=== Begin Enclosure ===

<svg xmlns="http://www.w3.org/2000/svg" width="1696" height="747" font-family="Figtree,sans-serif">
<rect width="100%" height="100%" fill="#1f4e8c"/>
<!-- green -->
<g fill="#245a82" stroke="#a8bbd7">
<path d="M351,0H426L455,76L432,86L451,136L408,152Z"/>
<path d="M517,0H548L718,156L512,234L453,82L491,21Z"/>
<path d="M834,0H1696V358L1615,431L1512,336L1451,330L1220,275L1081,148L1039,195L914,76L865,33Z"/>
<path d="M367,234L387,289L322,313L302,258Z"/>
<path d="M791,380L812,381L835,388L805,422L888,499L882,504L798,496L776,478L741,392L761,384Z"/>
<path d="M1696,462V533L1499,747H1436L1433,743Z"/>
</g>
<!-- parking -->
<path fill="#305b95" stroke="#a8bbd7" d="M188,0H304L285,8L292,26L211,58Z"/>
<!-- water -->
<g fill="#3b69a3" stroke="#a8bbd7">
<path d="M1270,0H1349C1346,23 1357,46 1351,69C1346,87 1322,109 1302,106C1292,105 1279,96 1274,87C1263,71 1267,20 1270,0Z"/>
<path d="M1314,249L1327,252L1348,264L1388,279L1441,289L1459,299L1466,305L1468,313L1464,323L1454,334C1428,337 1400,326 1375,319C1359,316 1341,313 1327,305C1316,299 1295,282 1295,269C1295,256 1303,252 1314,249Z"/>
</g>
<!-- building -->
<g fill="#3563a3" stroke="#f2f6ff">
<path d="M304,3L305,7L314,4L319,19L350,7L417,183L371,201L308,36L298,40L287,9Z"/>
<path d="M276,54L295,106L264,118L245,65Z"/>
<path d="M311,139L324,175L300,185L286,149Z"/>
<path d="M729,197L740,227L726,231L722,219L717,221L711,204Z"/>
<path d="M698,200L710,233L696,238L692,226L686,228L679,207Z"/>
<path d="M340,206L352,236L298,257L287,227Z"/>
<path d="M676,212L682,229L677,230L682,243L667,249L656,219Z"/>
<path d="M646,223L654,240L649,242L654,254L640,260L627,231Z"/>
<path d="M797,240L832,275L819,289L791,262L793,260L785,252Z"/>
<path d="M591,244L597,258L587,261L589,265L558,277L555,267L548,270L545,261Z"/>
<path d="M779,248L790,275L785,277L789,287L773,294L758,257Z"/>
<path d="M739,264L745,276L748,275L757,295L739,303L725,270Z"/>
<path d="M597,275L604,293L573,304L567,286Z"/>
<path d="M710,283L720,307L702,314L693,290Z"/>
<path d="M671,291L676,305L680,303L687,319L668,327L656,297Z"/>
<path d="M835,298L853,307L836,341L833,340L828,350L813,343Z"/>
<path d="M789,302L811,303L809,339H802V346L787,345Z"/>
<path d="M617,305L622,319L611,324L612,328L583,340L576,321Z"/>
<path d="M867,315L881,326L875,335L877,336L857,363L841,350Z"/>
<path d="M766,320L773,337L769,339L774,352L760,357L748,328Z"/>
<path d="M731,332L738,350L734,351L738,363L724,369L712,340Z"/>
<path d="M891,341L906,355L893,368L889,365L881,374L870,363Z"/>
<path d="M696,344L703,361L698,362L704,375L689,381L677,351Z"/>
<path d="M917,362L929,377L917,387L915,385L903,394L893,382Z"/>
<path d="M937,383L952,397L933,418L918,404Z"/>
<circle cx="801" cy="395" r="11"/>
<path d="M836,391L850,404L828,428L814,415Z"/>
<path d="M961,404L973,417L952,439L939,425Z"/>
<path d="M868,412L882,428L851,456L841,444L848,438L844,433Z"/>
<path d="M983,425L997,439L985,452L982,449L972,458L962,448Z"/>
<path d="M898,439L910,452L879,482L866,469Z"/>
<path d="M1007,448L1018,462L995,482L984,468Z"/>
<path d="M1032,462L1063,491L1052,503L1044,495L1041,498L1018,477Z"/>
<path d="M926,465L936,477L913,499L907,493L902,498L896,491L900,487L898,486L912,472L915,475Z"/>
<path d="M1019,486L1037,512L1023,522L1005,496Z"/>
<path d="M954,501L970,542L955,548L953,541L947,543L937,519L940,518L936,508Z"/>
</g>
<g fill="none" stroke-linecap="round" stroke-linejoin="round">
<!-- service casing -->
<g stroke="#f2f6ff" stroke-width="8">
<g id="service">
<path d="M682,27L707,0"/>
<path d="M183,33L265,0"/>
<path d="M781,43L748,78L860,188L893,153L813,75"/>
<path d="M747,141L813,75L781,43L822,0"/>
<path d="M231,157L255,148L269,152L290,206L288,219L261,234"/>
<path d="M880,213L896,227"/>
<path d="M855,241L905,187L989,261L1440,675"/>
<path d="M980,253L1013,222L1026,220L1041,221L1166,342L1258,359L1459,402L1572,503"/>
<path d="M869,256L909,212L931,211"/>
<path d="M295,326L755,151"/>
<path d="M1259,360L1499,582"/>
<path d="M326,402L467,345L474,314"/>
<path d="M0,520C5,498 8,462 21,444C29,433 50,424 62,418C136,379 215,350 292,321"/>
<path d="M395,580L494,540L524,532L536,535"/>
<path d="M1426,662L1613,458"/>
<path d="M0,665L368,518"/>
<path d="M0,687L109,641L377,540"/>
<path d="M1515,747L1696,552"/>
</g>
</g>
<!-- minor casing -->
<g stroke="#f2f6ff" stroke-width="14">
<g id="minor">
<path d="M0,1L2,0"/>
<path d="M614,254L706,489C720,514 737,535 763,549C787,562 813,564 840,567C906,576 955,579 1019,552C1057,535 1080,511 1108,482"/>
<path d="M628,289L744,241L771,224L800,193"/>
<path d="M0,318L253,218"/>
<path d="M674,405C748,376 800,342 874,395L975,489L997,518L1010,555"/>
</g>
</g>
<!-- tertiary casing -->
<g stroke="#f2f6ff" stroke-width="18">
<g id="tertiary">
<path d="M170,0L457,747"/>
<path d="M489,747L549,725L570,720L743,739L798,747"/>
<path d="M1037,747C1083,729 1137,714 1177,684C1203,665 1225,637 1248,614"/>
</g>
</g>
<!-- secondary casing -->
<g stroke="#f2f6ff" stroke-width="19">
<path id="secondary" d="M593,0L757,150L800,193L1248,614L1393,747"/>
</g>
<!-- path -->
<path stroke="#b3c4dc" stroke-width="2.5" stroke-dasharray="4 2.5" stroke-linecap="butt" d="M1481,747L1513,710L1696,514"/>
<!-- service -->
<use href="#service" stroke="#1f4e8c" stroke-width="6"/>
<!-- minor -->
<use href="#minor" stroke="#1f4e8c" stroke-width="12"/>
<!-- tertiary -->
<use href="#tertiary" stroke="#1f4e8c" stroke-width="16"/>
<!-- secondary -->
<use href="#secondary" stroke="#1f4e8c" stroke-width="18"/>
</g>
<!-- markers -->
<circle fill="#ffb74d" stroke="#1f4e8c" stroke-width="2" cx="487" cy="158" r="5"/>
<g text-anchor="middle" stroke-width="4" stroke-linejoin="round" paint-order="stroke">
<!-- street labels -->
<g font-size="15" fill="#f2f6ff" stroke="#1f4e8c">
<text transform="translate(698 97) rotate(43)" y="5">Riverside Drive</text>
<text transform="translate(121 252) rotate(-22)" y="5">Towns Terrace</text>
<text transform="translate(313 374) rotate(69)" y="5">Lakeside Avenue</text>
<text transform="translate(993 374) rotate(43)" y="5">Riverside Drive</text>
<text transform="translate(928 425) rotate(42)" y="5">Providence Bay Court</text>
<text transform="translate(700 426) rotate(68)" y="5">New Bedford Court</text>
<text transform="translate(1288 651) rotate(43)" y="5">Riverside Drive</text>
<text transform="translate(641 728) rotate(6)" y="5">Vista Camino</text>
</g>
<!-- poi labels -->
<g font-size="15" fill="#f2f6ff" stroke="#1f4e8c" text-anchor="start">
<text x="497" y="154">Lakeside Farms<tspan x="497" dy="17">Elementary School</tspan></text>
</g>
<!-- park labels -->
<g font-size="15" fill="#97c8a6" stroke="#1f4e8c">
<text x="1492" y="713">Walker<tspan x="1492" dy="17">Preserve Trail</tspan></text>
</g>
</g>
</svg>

=== End Enclosure ===

• [PROBLEM]
Which lines of the material contain the string "anchor"? List each of them.

• [FINISHED EXERCISE]
<g text-anchor="middle" stroke-width="4" stroke-linejoin="round" paint-order="stroke">
<g font-size="15" fill="#f2f6ff" stroke="#1f4e8c" text-anchor="start">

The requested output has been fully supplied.